Many returnees drop by Abdul Ghafoors’ office after landing in Kabul. He runs the Afghanistan Migrants Advice and Support Organization (AMASO), an independent counselling centre for returnees. Nuri Zhowandai, Samir Rahmani and Ahmed Kohzad* have often gone there several times to talk about how they can carry on. Today they have come to tell their story and how they ended up back in Afghanistan.
Note: The meeting with Nuri Zhowandai, Samir Rahmani, Ahmed Kohzad* took place in spring 2021, before the Taliban invasion. Abdul Ghafoor managed to leave the country in August 2021, colleagues and friends continue to stay in Kabul, the counseling center no longer exists. (August 2021)
The wrong step
Samir is the first to recount his tale. He said that he signed his consent to return because his mother was very ill and wanted to have him around. Nuri and Ahmed returned because they had exhausted all legal possibilities in Germany to obtain legal residence status there; they had taken legal action against their rejection and lost. Today, all three agree that they made the wrong decision. Samir returned in 2016. Back in Germany, he says, he was not aware of how much the security situation in Afghanistan had deteriorated. “There are explosions every day and targeted killings are taking place. If I had known all this, I would have done everything I could to stay in Germany or go to another European country. There is no way I would have signed the agreement to return.” Samir can do little with what he learned from his training in Germany in Kabul. In Germany, he worked in a garage that repairs luxury cars: “The cars here in Afghanistan are too old, I don’t know anything about them. I have no chance of being taken on in a workshop here.” The others also say that in Germany they mainly worked with modern machinery. Here, however, many things are simply repaired by hand. Ahmed, who only returned in February 2021, learned a lot about electronic music in Germany and worked there as a DJ. This makes life in Afghanistan even more dangerous for him. All three are trying to get a foothold and find a job despite adverse circumstances. Ahmed describes how he searches for work every day. Samir adds: there is simply not enough paid work; half the country is starving.

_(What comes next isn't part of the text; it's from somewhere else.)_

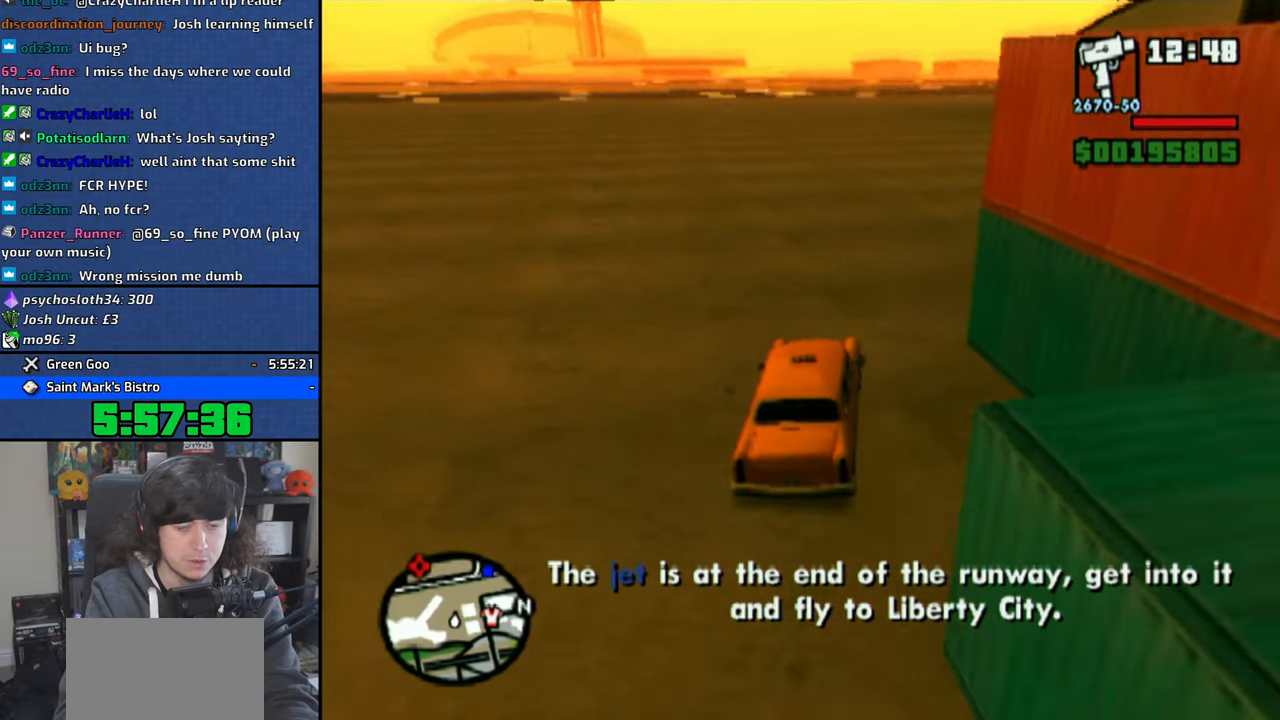
{"buttons": ["CROSS"], "left_stick": "center", "right_stick": "down", "events": [[133, "left_stick", "center"], [333, "left_stick", "right"], [450, "left_stick", "center"]]}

Nuri has no family in Afghanistan - they are all living in Iran. His only hope is to make it there. He has been trying in vain to find work in Kabul for too long. Ahmed is also alone in Kabul. If he went to his family in the remote province of Ghazni with empty pockets, he is sure they would turn him away. Moreover, even the tattoo on the back of his neck can put him in danger in the province. Things are different for Samir, who returned because of his sick mother. A year after his arrival, she passed away. Now he has to assume responsibility for his siblings and help his aged father.
Support? Not much
None of these three persons received any psychosocial support after their return. Ad Abdul puts it: “While several organisations have staff at the airport to support people who are forcibly deported to Afghanistan, there is often no one there to support ‘voluntary’ returnees.” They had not been told that the International Psychosocial Organisation (IPSO) cooperates with German reintegration programmes and offers psychosocial counselling on the ground. Apart from AMASO, they have not received any real support in Afghanistan. At his first counselling session with Abdul, Nuri was told about the International Organisation for Migration (IOM). But the deadline to apply for financial support had already expired. Ahmed received support from AWARD, an organisation funded by the GIZ, with assistance in kind to furnish his flat. But only a week later, he was forced to sell everything again far below value because he urgently needed money for food. Abdul explains: “No organisation except IOM gives cash to voluntary returnees; instead they receive support in kind.” Support in kind is complicated and, according to Ahmed, not enough to solve the most basic existential problems.
Would the three of them like to leave Afghanistan again? Samir says he would leave immediately if he could, but he lacks the means. He is working in a print shop at present. His earnings there are not even enough to put enough food on the table for his siblings, let alone pay the expenses involved in leaving the country. Ahmed is looking for ways to get to Iran. There he could look around and see what is possible and then decide whether he should stay in Iran or go back to Europe. Nuri is also preparing to go to Iran to see his family, but he may want to travel on from there to Turkey or Europe. All three regret returning to Afghanistan. In search of security and a livelihood, their destination is more distant than ever.
* The names have been changed by the editors.